Of course, Xena had a gazillion questions for the pedicurists and me.
"Is this hot water?"
"Is it very hot?"
"Can I touch it?"
"Why are you putting your feet in hot water?"
"Can I also put my feet in?"
"Are these real nails or fake?"
"Why is Aunty wearing a mask?"
"What are you drinking?"
"Why did Aunty give you a cookie with tea?"
"Can I have the cookie?"
"This cookie is not nice. Can you eat it?"
"Can I also get a pedicure?"
"Can you ask Aunty if she has children's nail polish?"
Clueless was about 15 minutes late, so my pedicure was slightly ahead of hers.
Xena was keenly observing the difference in stages. She pointed squarely at Clueless' pedicurist and loudly remarked, "WHY IS THIS AUNTY SO SLOW?"
Xena also helped us pick the colours for our toenails. Mine was straightforward because I'd shortlisted it down to three and let her pick the final one. Clueless was more, erm, 'open'.
Clueless - Xena, can you help me pick a colour for my toenails?

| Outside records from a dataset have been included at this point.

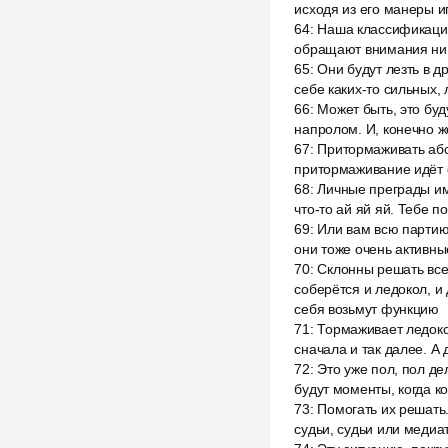
исходя из его манеры иг
64
:
Наша классификация
обращают внимания ни н
65
:
Они будут лезть в 
себе каких-то сильных,
66
:
Может быть, это буду
напролом. И, конечно ж
67
:
Притормаживать абсо
притормаживание идёт с
68
:
Личные преграды име
что-то ай яй яй. Тебе 
69
:
Или вам всю партию
они тоже очень активны
70
:
Склонны решать все 
соберётся и ледокол, и
себя возьмут функцию
71
:
Тормаживает ледокол
сначала и так далее. А
72
:
Это уже пол, пол де
будут моменты, когда к
73
:
Помогать их решать
судьи, судьи или медиа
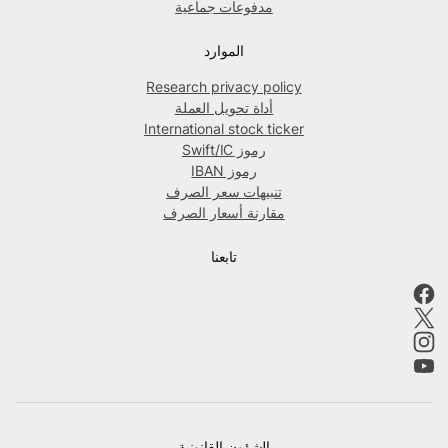
مدفوعات جماعية
الموارد
Research privacy policy
أداة تحويل العملة
International stock ticker
رموز Swift/IC
رموز IBAN
تنبيهات سعر الصرف
مقارنة أسعار الصرف
تابعنا
الشؤون القانونية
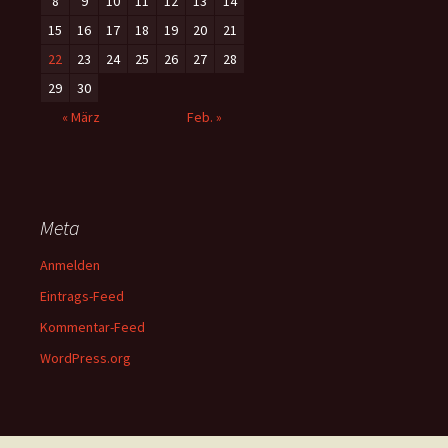
8
9
10
11
12
13
14
15
16
17
18
19
20
21
22
23
24
25
26
27
28
29
30
« März
Feb. »
Meta
Anmelden
Eintrags-Feed
Kommentar-Feed
WordPress.org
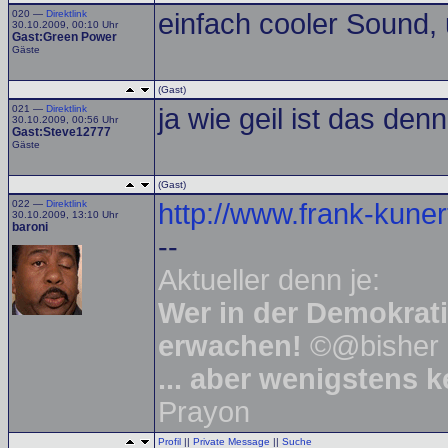
020 —
Direktlink
einfach cooler Sound
30.10.2009, 00:10 Uhr
Gast:Green Power
Gäste
(Gast)
021 —
Direktlink
ja wie geil ist das den
30.10.2009, 00:56 Uhr
Gast:Steve12777
Gäste
(Gast)
022 —
Direktlink
http://www.frank-kuner
30.10.2009, 13:10 Uhr
baroni
--
Aktueller denn je:
Wer in der Demokratie
erwachen!
©@bisher 
... aber wenigstens 
Prayon
Profil
||
Private Message
||
Suche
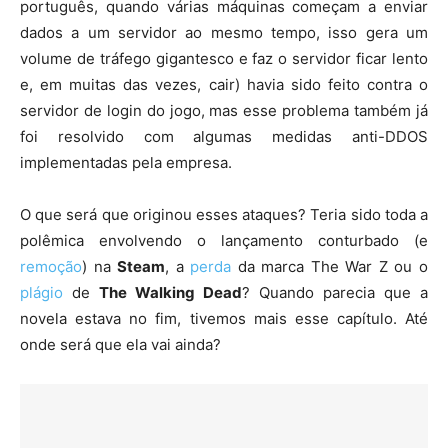
português, quando várias máquinas começam a enviar
dados a um servidor ao mesmo tempo, isso gera um
volume de tráfego gigantesco e faz o servidor ficar lento
e, em muitas das vezes, cair) havia sido feito contra o
servidor de login do jogo, mas esse problema também já
foi resolvido com algumas medidas anti-DDOS
implementadas pela empresa.
O que será que originou esses ataques? Teria sido toda a
polêmica envolvendo o lançamento conturbado (e
remoção
) na
Steam
, a
perda
da marca The War Z ou o
plágio
de
The Walking Dead
? Quando parecia que a
novela estava no fim, tivemos mais esse capítulo. Até
onde será que ela vai ainda?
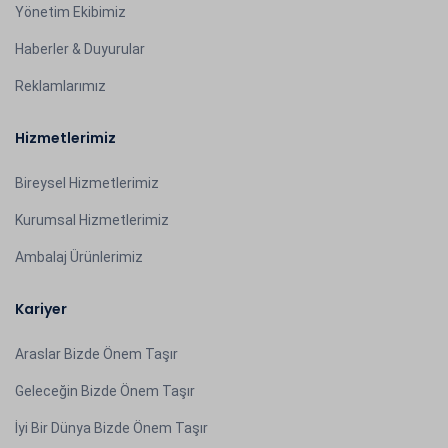
Yönetim Ekibimiz
Haberler & Duyurular
Reklamlarımız
Hizmetlerimiz
Bireysel Hizmetlerimiz
Kurumsal Hizmetlerimiz
Ambalaj Ürünlerimiz
Kariyer
Araslar Bizde Önem Taşır
Geleceğin Bizde Önem Taşır
İyi Bir Dünya Bizde Önem Taşır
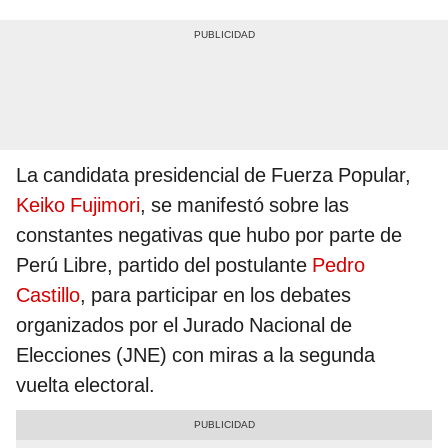
La candidata presidencial de Fuerza Popular,
Keiko Fujimori
, se manifestó sobre las
constantes negativas que hubo por parte de
Perú Libre, partido del postulante
Pedro
Castillo
, para participar en los debates
organizados por el Jurado Nacional de
Elecciones (JNE) con miras a la segunda
vuelta electoral.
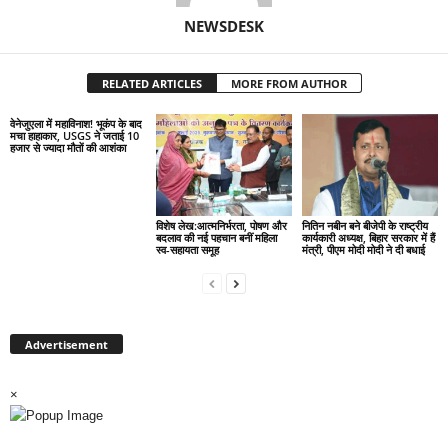
NEWSDESK
RELATED ARTICLES
MORE FROM AUTHOR
वेनेजुएला में महाविनाश! भूकंप के बाद
मचा हाहाकार, USGS ने जताई 10
हजार से ज्यादा मौतों की आशंका
विशेष लेख:आत्मनिर्भरता, पोषण और
नितिन नबीन बने बीजेपी के राष्ट्रीय
बदलाव की नई पहचान बनीं महिला
कार्यकारी अध्यक्ष, बिहार सरकार में हैं
स्व-सहायता समूह
मंत्री, पीएम मोदी मोदी ने दी बधाई
Advertisement
×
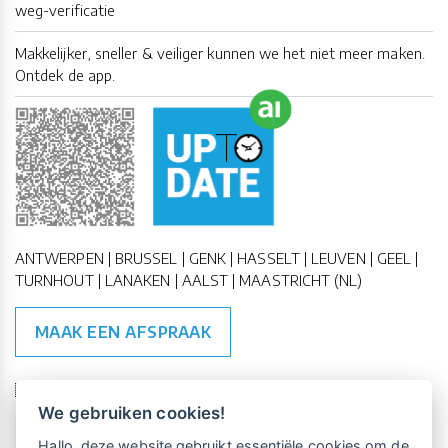
weg-verificatie
Makkelijker, sneller & veiliger kunnen we het niet meer maken.
Ontdek de app.
ANTWERPEN | BRUSSEL | GENK | HASSELT | LEUVEN | GEEL |
TURNHOUT | LANAKEN | AALST | MAASTRICHT (NL)
MAAK EEN AFSPRAAK
🇪🇺 🇧🇪
ESG Compliant
| 🇺🇳
SDG Doelen
We gebruiken cookies!
Vrijblijvende kennismaking?
Boek
Hallo, deze website gebruikt essentiële cookies om de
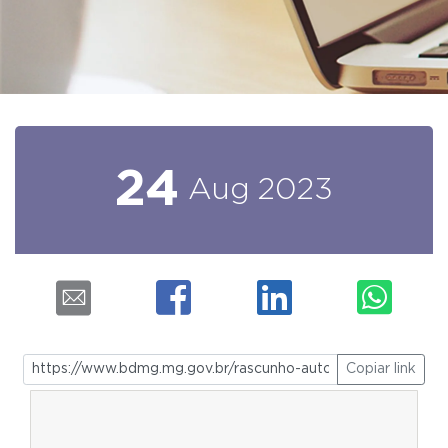
24
Aug
2023
Copiar link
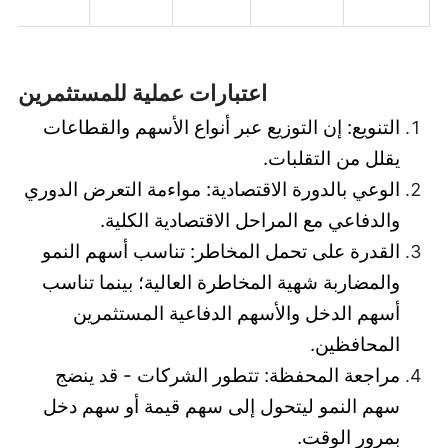
اعتبارات عملية للمستثمرين
التنويع: إن التوزيع عبر أنواع الأسهم والقطاعات
يقلل من التقلبات.
الوعي بالدورة الاقتصادية: مواءمة التعرض الدوري
والدفاعي مع المراحل الاقتصادية الكلية.
القدرة على تحمل المخاطر: تناسب أسهم النمو
والمضاربة شهية المخاطرة العالية؛ بينما تناسب
أسهم الدخل والأسهم الدفاعية المستثمرين
المحافظين.
مراجعة المحفظة: تتطور الشركات - قد ينضج
سهم النمو ليتحول إلى سهم قيمة أو سهم دخل
بمرور الوقت.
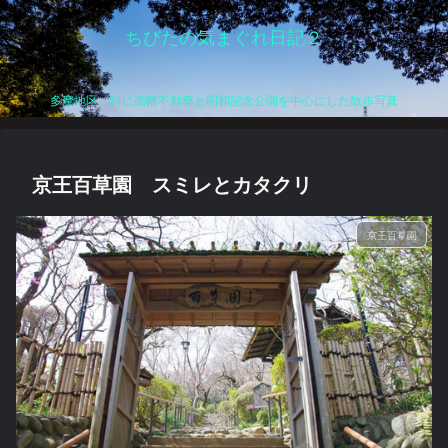
ちびたの気まぐれ日記２
多摩地区、特に高幡不動尊と昭和記念公園を中心にした散歩写真
京王百草園 スミレとカタクリ
京王百草園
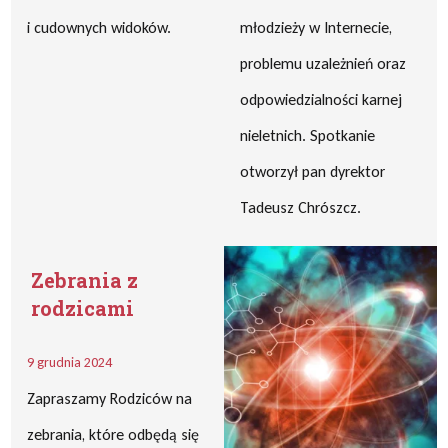
i cudownych widoków.
młodzieży w Internecie,
problemu uzależnień oraz
odpowiedzialności karnej
nieletnich. Spotkanie
otworzył pan dyrektor
Tadeusz Chrószcz.
Zebrania z
rodzicami
9 grudnia 2024
Zapraszamy Rodziców na
zebrania, które odbędą się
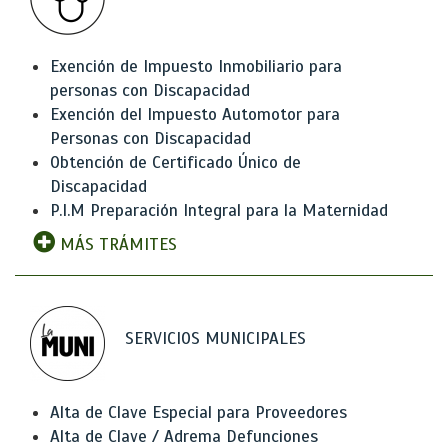
Exención de Impuesto Inmobiliario para
personas con Discapacidad
Exención del Impuesto Automotor para
Personas con Discapacidad
Obtención de Certificado Único de
Discapacidad
P.I.M Preparación Integral para la Maternidad
MÁS TRÁMITES
SERVICIOS MUNICIPALES
Alta de Clave Especial para Proveedores
Alta de Clave / Adrema Defunciones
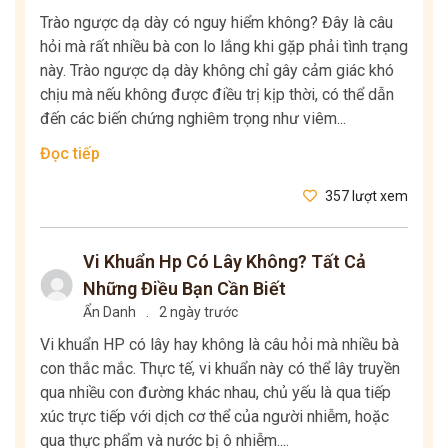
Trào ngược dạ dày có nguy hiểm không? Đây là câu
hỏi mà rất nhiều bà con lo lắng khi gặp phải tình trạng
này. Trào ngược dạ dày không chỉ gây cảm giác khó
chịu mà nếu không được điều trị kịp thời, có thể dẫn
đến các biến chứng nghiêm trọng như viêm...
Đọc tiếp
357 lượt xem
Vi Khuẩn Hp Có Lây Không? Tất Cả
Những Điều Bạn Cần Biết
Ẩn Danh
.
2 ngày trước
Vi khuẩn HP có lây hay không là câu hỏi mà nhiều bà
con thắc mắc. Thực tế, vi khuẩn này có thể lây truyền
qua nhiều con đường khác nhau, chủ yếu là qua tiếp
xúc trực tiếp với dịch cơ thể của người nhiễm, hoặc
qua thực phẩm và nước bị ô nhiễm....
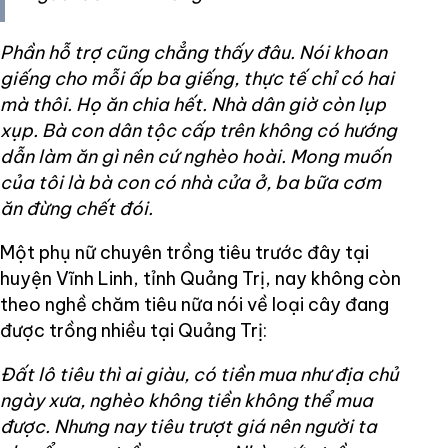
Phần hỗ trợ cũng chẳng thấy đâu. Nói khoan
giếng cho mỗi ấp ba giếng, thực tế chỉ có hai
mà thôi. Họ ăn chia hết. Nhà dân giờ còn lụp
xụp. Bà con dân tộc cấp trên không có hướng
dẫn làm ăn gì nên cứ nghèo hoài. Mong muốn
của tôi là bà con có nhà cửa ở, ba bữa cơm
ăn đừng chết đói.
Một phụ nữ chuyên trồng tiêu trước đây tại
huyện Vĩnh Linh, tỉnh Quảng Trị, nay không còn
theo nghề chăm tiêu nữa nói về loại cây đang
được trồng nhiều tại Quảng Trị:
Đất lô tiêu thì ai giàu, có tiền mua như địa chủ
ngày xưa, nghèo không tiền không thể mua
được. Nhưng nay tiêu trượt giá nên người ta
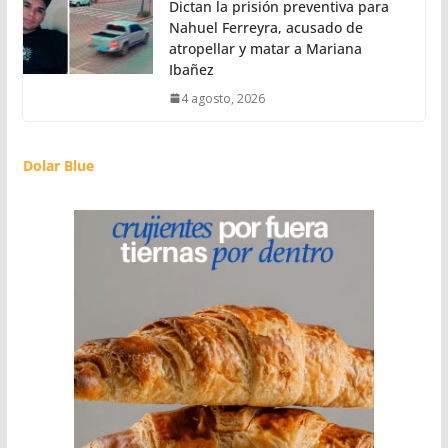
Dictan la prisión preventiva para
Nahuel Ferreyra, acusado de
atropellar y matar a Mariana
Ibañez
4 agosto, 2026
Dolar Blue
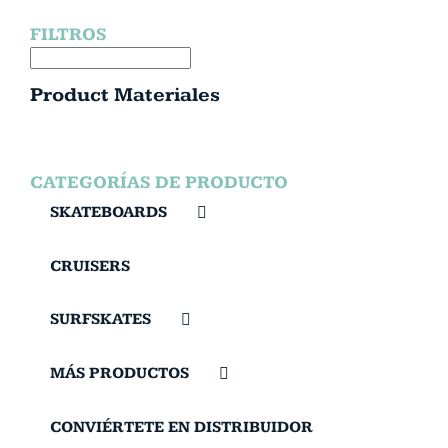
FILTROS
Product Materiales
CATEGORÍAS DE PRODUCTO
SKATEBOARDS
CRUISERS
SURFSKATES
MÁS PRODUCTOS
CONVIÉRTETE EN DISTRIBUIDOR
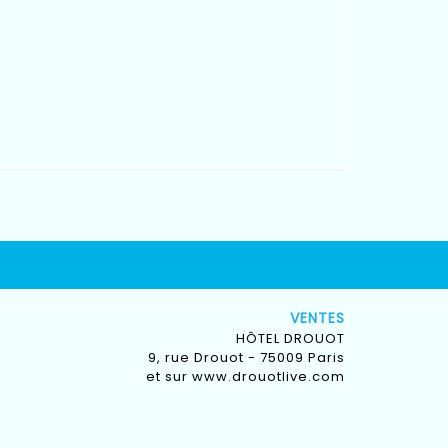
VENTES
HÔTEL DROUOT
9, rue Drouot - 75009 Paris
et sur
www.drouotlive.com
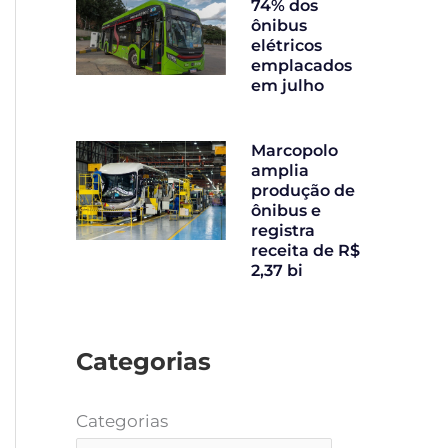
74% dos
ônibus
elétricos
emplacados
em julho
Marcopolo
amplia
produção de
ônibus e
registra
receita de R$
2,37 bi
Categorias
Categorias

Xena - Yes. What colour do you want?
Clueless - Errr... you pick for me, baby.
Xena - Any colour?
Clueless - Yes. But something light.
Xena - YELLOW!
Clueless - Errr...
As we waited for my nail polish to dry, my pedicurist asked Xena, "How old are you?" Xena went into 'shy mode' and tried to hide in my lap. So I did what I always do when this happens. "She's THIRTY-FIVE. Aren't you?" Xena immediately emerged to correct me. "Nooooo. I'm FOUR." Works like a charm. Every time.
"Do you have any brothers or sisters?" my pedicurist asked next.
I was curious about what she would say, because I don't think she'd encountered this question before.
"No," she said without batting an eyelid. "Just a fish."
And so, we stepped out, with pretty feet and happy hearts, and a cheerful little girl in tow.
The future looks bright. And full of stress-free pedicures and haircuts.
5 comments:
awww, bless her!
So cute.
Note to self: There will come a day I can go for Pedicures. !!!
Haha, you almost needed a toe-hurt doctor!
"Just a fish"!!!
OMG...that's super cute and thoughtful of her... and very hilarious!
Well... I have a boy and I wouldn't want to take him along to the parlor... what with him asking me "where is your pant Mumma" when I wear a one piece dress... can's imagine what he'll say to all the ladies in the parlor!
The "Just a fish" reply made me want to come over there and hug her.